Stored data:
━━━━━━━━
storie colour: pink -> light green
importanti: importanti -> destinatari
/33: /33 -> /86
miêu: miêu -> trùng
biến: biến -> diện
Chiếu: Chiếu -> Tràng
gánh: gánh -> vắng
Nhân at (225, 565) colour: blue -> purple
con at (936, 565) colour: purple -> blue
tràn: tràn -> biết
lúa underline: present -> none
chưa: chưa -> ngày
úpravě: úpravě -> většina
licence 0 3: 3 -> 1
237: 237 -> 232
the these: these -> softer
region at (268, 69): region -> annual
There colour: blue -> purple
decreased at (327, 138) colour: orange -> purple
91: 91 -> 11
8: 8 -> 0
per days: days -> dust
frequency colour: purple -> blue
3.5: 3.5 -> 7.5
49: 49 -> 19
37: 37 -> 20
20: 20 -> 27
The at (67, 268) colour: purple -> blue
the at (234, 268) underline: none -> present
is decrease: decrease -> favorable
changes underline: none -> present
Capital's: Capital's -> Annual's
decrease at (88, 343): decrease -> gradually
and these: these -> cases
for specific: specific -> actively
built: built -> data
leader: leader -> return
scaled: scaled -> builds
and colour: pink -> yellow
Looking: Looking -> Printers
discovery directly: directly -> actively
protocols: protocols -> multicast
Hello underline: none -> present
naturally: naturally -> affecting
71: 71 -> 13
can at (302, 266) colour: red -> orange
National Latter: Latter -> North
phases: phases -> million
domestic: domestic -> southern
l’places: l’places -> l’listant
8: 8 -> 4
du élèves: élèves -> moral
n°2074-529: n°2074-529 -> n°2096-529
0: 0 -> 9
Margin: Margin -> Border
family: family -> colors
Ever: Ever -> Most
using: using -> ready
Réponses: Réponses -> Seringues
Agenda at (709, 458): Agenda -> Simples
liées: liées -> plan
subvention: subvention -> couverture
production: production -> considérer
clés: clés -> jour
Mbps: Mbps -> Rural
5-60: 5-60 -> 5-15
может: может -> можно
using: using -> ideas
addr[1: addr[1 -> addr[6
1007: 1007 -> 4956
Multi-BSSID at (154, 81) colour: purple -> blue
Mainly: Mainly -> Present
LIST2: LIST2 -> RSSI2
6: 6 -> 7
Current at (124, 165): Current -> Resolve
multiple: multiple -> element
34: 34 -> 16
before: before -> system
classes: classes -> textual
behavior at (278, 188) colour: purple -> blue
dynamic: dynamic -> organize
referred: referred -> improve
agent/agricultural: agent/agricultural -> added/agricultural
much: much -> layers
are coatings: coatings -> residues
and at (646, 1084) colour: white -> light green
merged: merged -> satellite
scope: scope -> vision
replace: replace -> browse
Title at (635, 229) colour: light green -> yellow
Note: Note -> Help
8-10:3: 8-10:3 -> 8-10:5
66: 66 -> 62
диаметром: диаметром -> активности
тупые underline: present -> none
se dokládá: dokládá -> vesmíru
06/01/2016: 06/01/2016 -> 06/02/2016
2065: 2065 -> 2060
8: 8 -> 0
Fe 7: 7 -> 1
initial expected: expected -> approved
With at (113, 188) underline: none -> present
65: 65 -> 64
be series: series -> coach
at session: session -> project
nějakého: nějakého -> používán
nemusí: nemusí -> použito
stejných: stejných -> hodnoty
━━━━━━━━
DIRECTION:
Write out the lines above without changing anything in them.

TASK RESULT:
storie colour: pink -> light green
importanti: importanti -> destinatari
/33: /33 -> /86
miêu: miêu -> trùng
biến: biến -> diện
Chiếu: Chiếu -> Tràng
gánh: gánh -> vắng
Nhân at (225, 565) colour: blue -> purple
con at (936, 565) colour: purple -> blue
tràn: tràn -> biết
lúa underline: present -> none
chưa: chưa -> ngày
úpravě: úpravě -> většina
licence 0 3: 3 -> 1
237: 237 -> 232
the these: these -> softer
region at (268, 69): region -> annual
There colour: blue -> purple
decreased at (327, 138) colour: orange -> purple
91: 91 -> 11
8: 8 -> 0
per days: days -> dust
frequency colour: purple -> blue
3.5: 3.5 -> 7.5
49: 49 -> 19
37: 37 -> 20
20: 20 -> 27
The at (67, 268) colour: purple -> blue
the at (234, 268) underline: none -> present
is decrease: decrease -> favorable
changes underline: none -> present
Capital's: Capital's -> Annual's
decrease at (88, 343): decrease -> gradually
and these: these -> cases
for specific: specific -> actively
built: built -> data
leader: leader -> return
scaled: scaled -> builds
and colour: pink -> yellow
Looking: Looking -> Printers
discovery directly: directly -> actively
protocols: protocols -> multicast
Hello underline: none -> present
naturally: naturally -> affecting
71: 71 -> 13
can at (302, 266) colour: red -> orange
National Latter: Latter -> North
phases: phases -> million
domestic: domestic -> southern
l’places: l’places -> l’listant
8: 8 -> 4
du élèves: élèves -> moral
n°2074-529: n°2074-529 -> n°2096-529
0: 0 -> 9
Margin: Margin -> Border
family: family -> colors
Ever: Ever -> Most
using: using -> ready
Réponses: Réponses -> Seringues
Agenda at (709, 458): Agenda -> Simples
liées: liées -> plan
subvention: subvention -> couverture
production: production -> considérer
clés: clés -> jour
Mbps: Mbps -> Rural
5-60: 5-60 -> 5-15
может: может -> можно
using: using -> ideas
addr[1: addr[1 -> addr[6
1007: 1007 -> 4956
Multi-BSSID at (154, 81) colour: purple -> blue
Mainly: Mainly -> Present
LIST2: LIST2 -> RSSI2
6: 6 -> 7
Current at (124, 165): Current -> Resolve
multiple: multiple -> element
34: 34 -> 16
before: before -> system
classes: classes -> textual
behavior at (278, 188) colour: purple -> blue
dynamic: dynamic -> organize
referred: referred -> improve
agent/agricultural: agent/agricultural -> added/agricultural
much: much -> layers
are coatings: coatings -> residues
and at (646, 1084) colour: white -> light green
merged: merged -> satellite
scope: scope -> vision
replace: replace -> browse
Title at (635, 229) colour: light green -> yellow
Note: Note -> Help
8-10:3: 8-10:3 -> 8-10:5
66: 66 -> 62
диаметром: диаметром -> активности
тупые underline: present -> none
se dokládá: dokládá -> vesmíru
06/01/2016: 06/01/2016 -> 06/02/2016
2065: 2065 -> 2060
8: 8 -> 0
Fe 7: 7 -> 1
initial expected: expected -> approved
With at (113, 188) underline: none -> present
65: 65 -> 64
be series: series -> coach
at session: session -> project
nějakého: nějakého -> používán
nemusí: nemusí -> použito
stejných: stejných -> hodnoty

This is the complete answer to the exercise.